Hello,
I was having this problem but I resolved it after much trial and error.
I have a tab on a window and I wanted each user object tabpage within the tab to refer to a windows function. I have several user object datawindows on each tabpage and I want them all to have the same data and properties so I use the window to keep them in synch.
To do that, each tab page declares and instance variable of that that window object. When I open the window, I set the instance variables for each tab page to "this", for example
tab_1.tabpage_1.i_parentwindow = this
tab_1.tabpage_2.i_parentwindow = this
......
The tabpages can refer to i_parentwindow to communicate with each other.
My problems started when I started doing this. I could not edit the source for any user object tab page and save it - and worse, the user object would get deleted no matter what I did, even if I declined to save it after getting the error. Sometimes I could and I thought I had it solved but the problem would always come back randomly.
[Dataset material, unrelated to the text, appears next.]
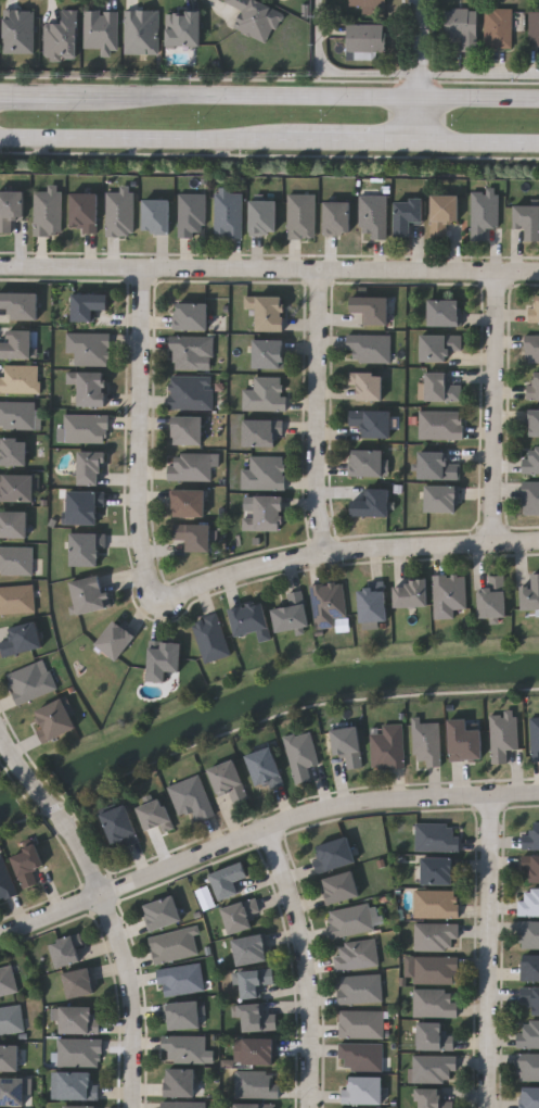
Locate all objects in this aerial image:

Then I took out this instance variable and simply had the user objects refer to the window object rather than an instance variable. When I open the window, I open the Window object rather than declare an instance of it and open an instance. I can no longer open multiple instances of that window but I don't need to do that.
There is probably a more elegant way to accomplish what I want but this is now working well and without error.
With this approach, you do not utilize the default global window variable (w_xxxxx), which allows multiple instances of the window to exist, and you avoid the issue using the "this" pronoun.